In 1934 some of her solutions helped to extricate the United States from an embarrassing diplomatic tangle in the I'm Alone case, establishing a point of international law. The ship, built in Canada for the liquor trade, was sighted by a Coast Guard cutter on 23 March 1929, near the Louisiana coast. When the I'm Alone refused to honor the "heave to and be searched" signals, the cutter chased it into international waters and sank it with its Canadian flag still flying. Members of the crew were rescued, but for the loss of the vessel and its cargo, the Canadian government filed a claim against the United States for $365,000, based on the presumption that vessel and cargo were Canadian owned. American officials contended that the I'm Alone belonged to New Yorkers. International sentiments were aroused, and the U.S. embassy in Paris was stormed as a result of what was considered American high-handedness. However, with Elizebeth Friedman's decryption of twenty-three coded messages subpoenaed from telegraph company files addressed from Belize, British Honduras, to an unregistered code address in New York, the mystery was solved, the owner of the ship captured, and American ownership fully established.

Another case in which Mrs. Friedman's solutions proved crucial was the Doll Woman Case, solved in 1944. Mrs. Velvalee Dickinson, an antique doll dealer in New York City, was eventually found guilty of spying for the Japanese government. Suspicion of her activities while a member of the Japanese-American Society arose from a letter containing coded information hidden in obscure phrases about naval vessel movement in Pearl Harbor.

After her service as a cryptologist with the government in World War II, Mrs. Friedman, working as a consultant, created communications security systems for the International Monetary Fund.

The Friedmans' earlier interest in Shakespeare led to a lifelong battle against the doctrine supported by invalid decipherments of Shakespeare's plays, which others used to attempt to prove that Bacon was the author.
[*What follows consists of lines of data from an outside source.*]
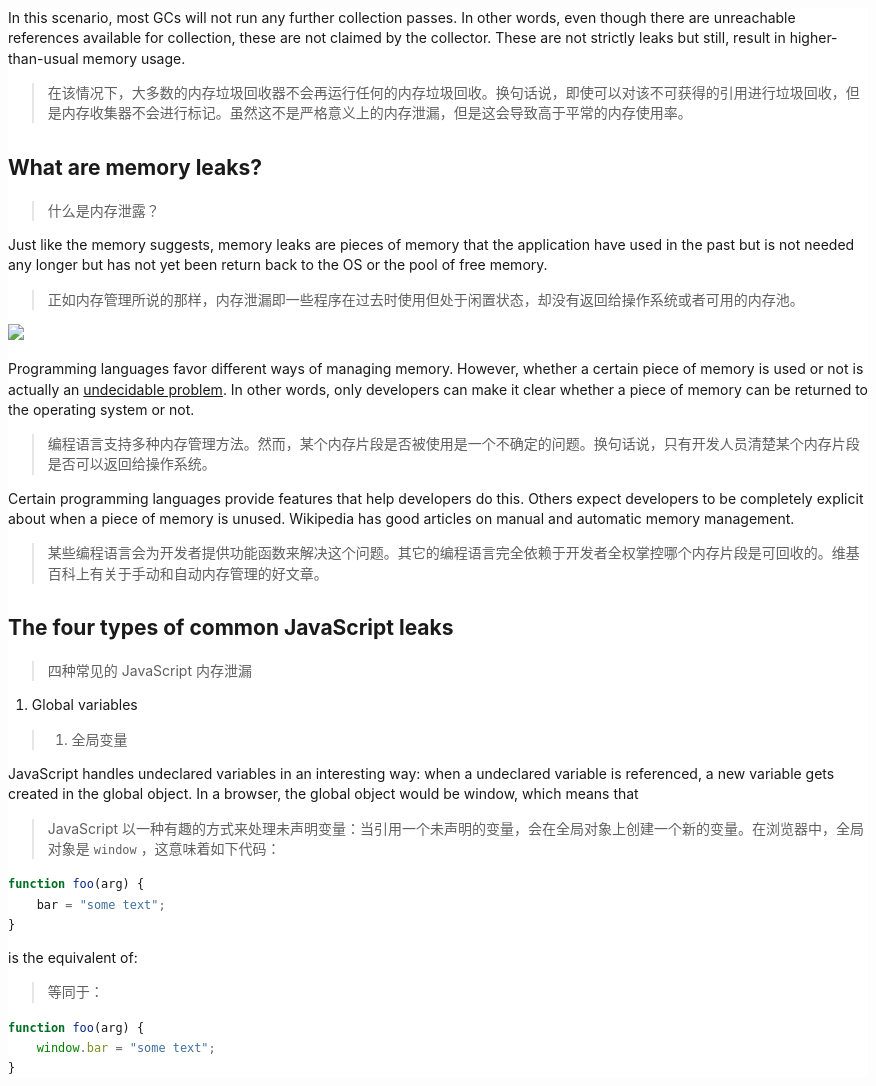 In this scenario, most GCs will not run any further collection passes. In other words, even though there are unreachable references available for collection, these are not claimed by the collector. These are not strictly leaks but still, result in higher-than-usual memory usage.
>在该情况下，大多数的内存垃圾回收器不会再运行任何的内存垃圾回收。换句话说，即使可以对该不可获得的引用进行垃圾回收，但是内存收集器不会进行标记。虽然这不是严格意义上的内存泄漏，但是这会导致高于平常的内存使用率。

## What are memory leaks?
>什么是内存泄露？

Just like the memory suggests, memory leaks are pieces of memory that the application have used in the past but is not needed any longer but has not yet been return back to the OS or the pool of free memory.
>正如内存管理所说的那样，内存泄漏即一些程序在过去时使用但处于闲置状态，却没有返回给操作系统或者可用的内存池。

![](https://gitee.com/yancqS/blogImage/raw/master/blogImage/20210517170426.jpeg)

Programming languages favor different ways of managing memory. However, whether a certain piece of memory is used or not is actually an [undecidable problem](https://developer.mozilla.org/en-US/docs/Web/JavaScript/Memory_Management#release_when_the_memory_is_not_needed_anymore). In other words, only developers can make it clear whether a piece of memory can be returned to the operating system or not.
>编程语言支持多种内存管理方法。然而，某个内存片段是否被使用是一个不确定的问题。换句话说，只有开发人员清楚某个内存片段是否可以返回给操作系统。

Certain programming languages provide features that help developers do this. Others expect developers to be completely explicit about when a piece of memory is unused. Wikipedia has good articles on manual and automatic memory management.
>某些编程语言会为开发者提供功能函数来解决这个问题。其它的编程语言完全依赖于开发者全权掌控哪个内存片段是可回收的。维基百科上有关于手动和自动内存管理的好文章。

## The four types of common JavaScript leaks
>四种常见的 JavaScript 内存泄漏

1. Global variables
>1. 全局变量

JavaScript handles undeclared variables in an interesting way: when a undeclared variable is referenced, a new variable gets created in the global object. In a browser, the global object would be window, which means that
>JavaScript 以一种有趣的方式来处理未声明变量：当引用一个未声明的变量，会在全局对象上创建一个新的变量。在浏览器中，全局对象是 `window` ，这意味着如下代码：

```js
function foo(arg) {
    bar = "some text";
}
```

is the equivalent of:
>等同于：

```js
function foo(arg) {
    window.bar = "some text";
}
```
They collaborated on a manuscript entitled "The Cryptologist Looks at Shakespeare," subsequently published as The Shakespearean Ciphers Examined, which won awards from the Folger Shakespeare Library (1955) and the American Shakespeare Theater and Academy. In this work, the Friedmans dismissed such Baconians as Mrs. Gallup and Mr. Ignatius Donnelly with a combination of technical skill and literary grace that won the book recognition far beyond those interested in the subject. It is generally regarded as the definitive work on the subject, if not the final word.

In 1938 Mrs. Friedman received an honorary LL.D. from Hillsdale College.

After her husband's death in 1969, Mrs. Friedman spent her retirement compiling a bibliography of his work and library for presentation to the George C. Marshall Research Library in Lexington, Virginia. It is considered the most extensive private collection of cryptologic material in the world.

NOTES

[59]



[59] The spelling of Mrs. Friedman's first name was chosen by her mother, who wanted no one to call her daughter "Eliza."